Cooperatives Working Together member cooperatives accepted 19 offers of export assistance this week to sell 207,235 pounds of cheese; 341,717 pounds of cream cheese, and 2.235 million pounds of whole milk powder.

The product will go to customers in Asia, South America, and Oceania through October and raised CWT’s 2019 sales to 30.95 million pounds of American-type and Swiss cheeses, 154,324 pounds of anhydrous milkfat, 4.2 million pounds of butter (82% milkfat), 3.14 million pounds of cream cheese and 35.6 million pounds of whole milk powder.

The products will go to 26 countries and are the milk equivalent of 669.4 million pounds of milk on a milkfat basis, according to the CWT.

Wisconsin produced 287.8 million pounds of the May total, up 2.2% percent from April and virtually unchanged from a year ago. California produced 211.3 million pounds, down 0.4% from April and 2.6 below a year ago. Minnesota, with 63.0 million pounds, was up 6.1% from April but 1.0% below a year ago.

Dairy Market News reports that Midwestern cheese demand was generally unchanged week to week. Some cheesemakers, particularly mozzarella and provolone producers, are still seeing positive ordering trends. Curd and barrel producers also reported stronger sales with outside festivities in full swing. Other producers of varietal/specialty cheeses are experiencing an expected slowdown. Cheese output has picked up some and spot milk is available at discounts.
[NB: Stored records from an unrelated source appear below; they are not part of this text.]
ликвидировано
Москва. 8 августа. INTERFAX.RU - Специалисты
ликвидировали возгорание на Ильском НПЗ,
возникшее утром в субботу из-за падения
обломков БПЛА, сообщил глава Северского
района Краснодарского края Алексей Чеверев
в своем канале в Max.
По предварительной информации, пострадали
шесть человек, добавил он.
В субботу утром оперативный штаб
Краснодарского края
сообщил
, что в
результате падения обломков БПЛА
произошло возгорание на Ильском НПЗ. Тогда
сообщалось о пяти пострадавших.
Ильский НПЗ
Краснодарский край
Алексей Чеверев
Looking westward, cheese exports were reported to be mixed while domestic demand is unchanged. Inventories are balanced to a bit tight. With declining milk components and supplies, Western cheese output fluctuates, says DMN.

Some Midwest butter plant managers reported finding cream at prices within their reach, at least during the holiday week. Cream was more available within the region and from the West, as both butter/other production plants took time off for the holiday weekend. As rising temperatures hit large areas of the region, cream is predicted to tighten. Butter demand is steady, keeping availability manageable.

One of the biggest factors in the whey market is African Swine Fever, as whey is a big component in feeding pigs.

World Dairy Expo is accepting entries for its 53rd annual Dairy Cattle Show, Oct 1-5 in Madison. New this year, online and paper entry forms are due Sept. 8. Late entries may be submitted online through Sept. 19, and paper entries will be honored until the day of the show, both for an increased fee.

New to the Dairy Cattle Show, a Summer Junior Two-Year-Old Cow Class has been added to the International Holstein Show, International Junior Holstein Show, International Red & White Show and International Junior Red & White Show. Animals exhibited in this class are born between June 1, 2017, and Aug. 31, 2017, and in milking form at WDE.